異世界で、紡ぎ編む〜加護持ちアトラの「糸」からスローライフ〜

子猫のこ

1 スローライフの始まりへの始まり

第1話 殺し屋に憑依しましたが編み物がしたい!


 身体が、重い。

ここは……どこだろう。

わたしは、一体どうなったの? もう、死んでしまったのだと。

酷い病気だった。

最後は麻酔で記憶も痛みも朧げだった。

お父さんやお母さんの顔が、ぼやけて見えて、だんだん視界が暗くなって、てっきり天国へ行くのだと思っていたのに。


わたしは路地裏に倒れていた。

狭い壁に黒い空が聳えている。

身体が、重い。

わたしの身体じゃないみたいだ。


そ、そうだ。たしかにわたしの身体じゃない。わたしは日本人だ。褐色の肌じゃないし、服はこんな黒いシャツに、ぶかぶかの黒いローブなんて着てなかったし。じゃあこれは? わたしは誰なの?

思い出せない……かろうじて思いだせるのが、わたしが酷い病気だったことと、死ぬ間際の記憶と、それと、

「編み物がしたい」

それだけだ。


 ゆっくりと起き上がる。頭の奥がぼんやりしていた。

雨が降った後なのか、鉛色の水溜りにわたしの顔を映す。

フードをのけると、褐色の肌に、ウェーブのかかった金髪。赤いリップが唇を彩っている。さらにこれでもかというほどの豊満な胸にくびれ。まさに夢のボディ。


誰やこれ。誰やこれ!(大事なことなので二度言った)

こんなのわたしじゃない。じゃあ、この顔は?体は?誰かに憑依した、って言うのかな? なら、この身体の主は、今はわたし?


「わたしの名前は、アトラス……」


ふと口に出た言葉を聞いた瞬間、わたしに「わたしではない」記憶が流れてきた。あまりの衝撃に、しゃがみこむ。

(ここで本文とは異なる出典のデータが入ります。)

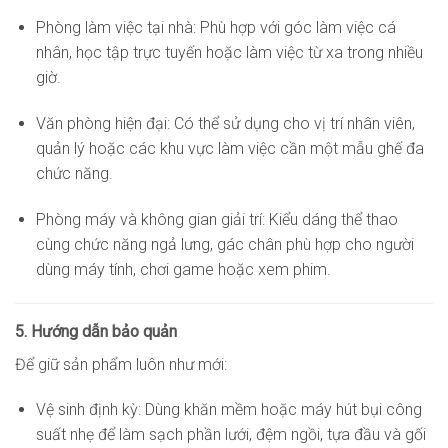
Phòng làm việc tại nhà: Phù hợp với góc làm việc cá
nhân, học tập trực tuyến hoặc làm việc từ xa trong nhiều
giờ.
Văn phòng hiện đại: Có thể sử dụng cho vị trí nhân viên,
quản lý hoặc các khu vực làm việc cần một mẫu ghế đa
chức năng.
Phòng máy và không gian giải trí: Kiểu dáng thể thao
cùng chức năng ngả lưng, gác chân phù hợp cho người
dùng máy tính, chơi game hoặc xem phim.
5. Hướng dẫn bảo quản
Để giữ sản phẩm luôn như mới:
Vệ sinh định kỳ: Dùng khăn mềm hoặc máy hút bụi công
suất nhẹ để làm sạch phần lưới, đệm ngồi, tựa đầu và gối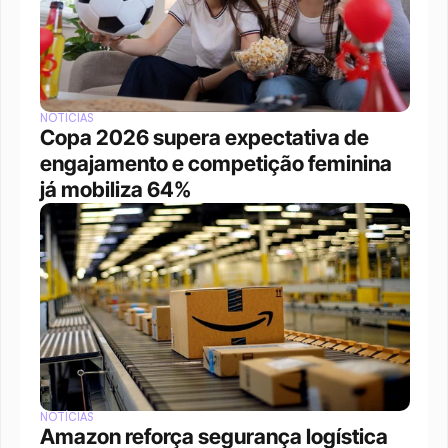
NOTÍCIAS
Copa 2026 supera expectativa de 
engajamento e competição feminina 
já mobiliza 64%
NOTÍCIAS
Amazon reforça segurança logística 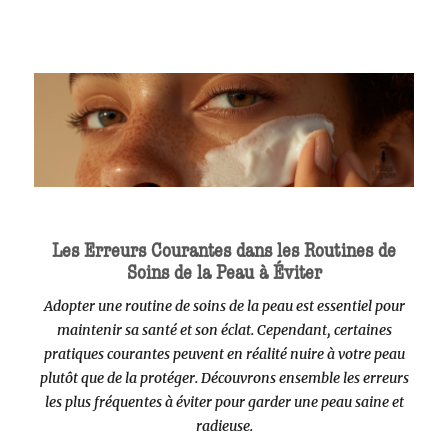
Les Erreurs Courantes dans les Routines de
Soins de la Peau à Éviter
Adopter une routine de soins de la peau est essentiel pour
maintenir sa santé et son éclat. Cependant, certaines
pratiques courantes peuvent en réalité nuire à votre peau
plutôt que de la protéger. Découvrons ensemble les erreurs
les plus fréquentes à éviter pour garder une peau saine et
radieuse.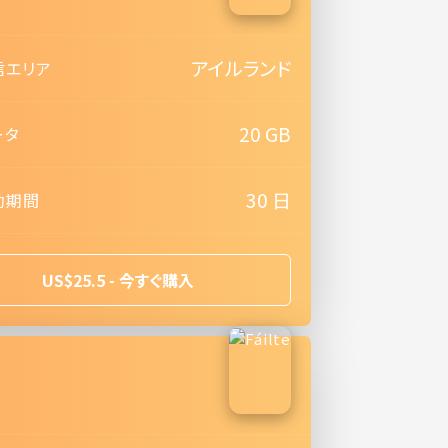
アイルランド
信エリア
20 GB
ータ
30 日
効期間
US$25.5 - 今すぐ購入
e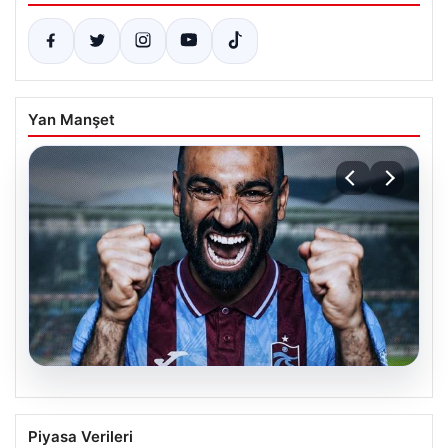
Yan Manşet
05.08.2026
Son Dakika Haberleri: Trabzonspor’dan
Piyasa Verileri
Mohamed Salah Transferi Resmi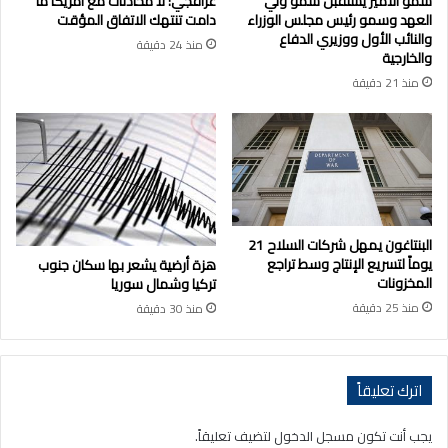
سمو الأمير يستقبل سمو ولي
عراقجي: لا محادثات مع أمريكا ما
العهد وسمو رئيس مجلس الوزراء
دامت تنتهك الاتفاق المؤقت
والنائب الأول ووزيري الدفاع
منذ 24 دقيقة
والخارجية
منذ 21 دقيقة
البنتاغون يمهل شركات السلاح 21
يوماً لتسريع الإنتاج وسط تراجع
هزة أرضية يشعر بها سكان جنوب
المخزونات
تركيا وشمال سوريا
منذ 25 دقيقة
منذ 30 دقيقة
اترك تعليقاً
يجب أنت تكون
مسجل الدخول
لتضيف تعليقاً.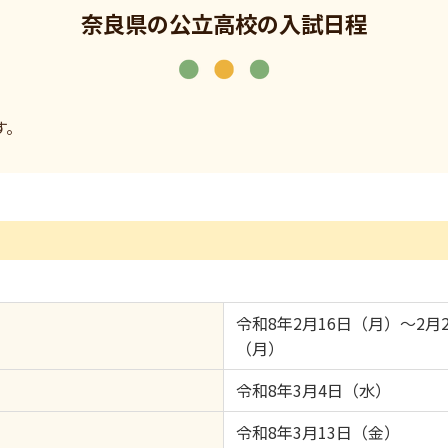
奈良県の公立高校の入試日程
す。
令和8年2月16日（月）～2月
（月）
令和8年3月4日（水）
令和8年3月13日（金）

アトラス。それがわたしの名前。この世界で生きるフリーの殺し屋だ。ついさっきも、仕事を終えてきたところだった。


ここは日本ではない。日本とは違う世界にある、ゾーラス帝国の帝都。

つまり、ここは異世界ってことだ。


は、と横に光るものを見た。

かぎ針だ。わたしが愛用していたかぎ針。

それと、白い毛糸玉。

死ぬ二日前に、お母さんが窓辺に置いてくれたもの。


 わたしはかぎ針と毛糸玉を手にとると立ち上がり、フードを深々とかぶって雑踏の中へ身を投げ入れた。ゾーラス帝国は、名前だけあってこれでもかと人が多く紛れやすい。そのまま誰も見向きしないであろう小さな宿屋に泊まると、ベッドに体を預けてしばらく天井を見つめた。


「ウソ、だよね?」


死んだと思ったら、異世界の殺し屋になっているなんて。

これからわたし、どうしたらいいの?

どう生きていけばいい?

わたしに殺しなんてできないよ。

不安でうっすらと涙が浮かぶ。空は夕暮れで、不思議な形の月が輝き始めていた。


「……編み物、したいな」


ずっとずっと願っていた事。

元気になって、たくさん編み物をしたい。

死ぬことを気にせず、のびのびと生きたい。

静かな場所で穏やかに暮らしたい。

日は暮れ、月が本格的に輝き出した。

月明かりがわたしを照らす。


かぎ針と、毛糸玉も。


おもむろに起き上がると、かぎ針と毛糸玉にそっと指先を置いた。

毛糸玉から糸を出し、ゆっくりと編み出す。

そう。そうだ、この感じ。

わたしは夢中で編み続けた。

久しぶりに編んだから、練習がてらただただコースターを作り続けた。さまざまな編み方で。


 朝には、毛糸玉がなくなってしまった。

でも、気分はなんだかスッキリしている。


「なったものはしょうがないよね」


わたしはうんうんとうなずいた。

アトラスは貧しい孤児の少女だった。極貧生活に嫌気が差し、孤児院を飛び出し裏の世界に足を踏み入れた。

それもこれも、生き抜く為。

そのためなら、人を傷つけ、殺しても……生きるためだと情を捨てた。


でも、もうそんなことをしなくても良いとわたしは思う。

だってわたしは、アトラスであって、アトラスではない。

死んで、また、生まれ変わった。

今度こそ好きに生きよう。編み物をしなが、のんびり暮らすんだ。

朝一番に、わたしは帝都を出た。馬車にゆられながら、帝国から離れていく。

目指すは、故郷のカルゼイン王国。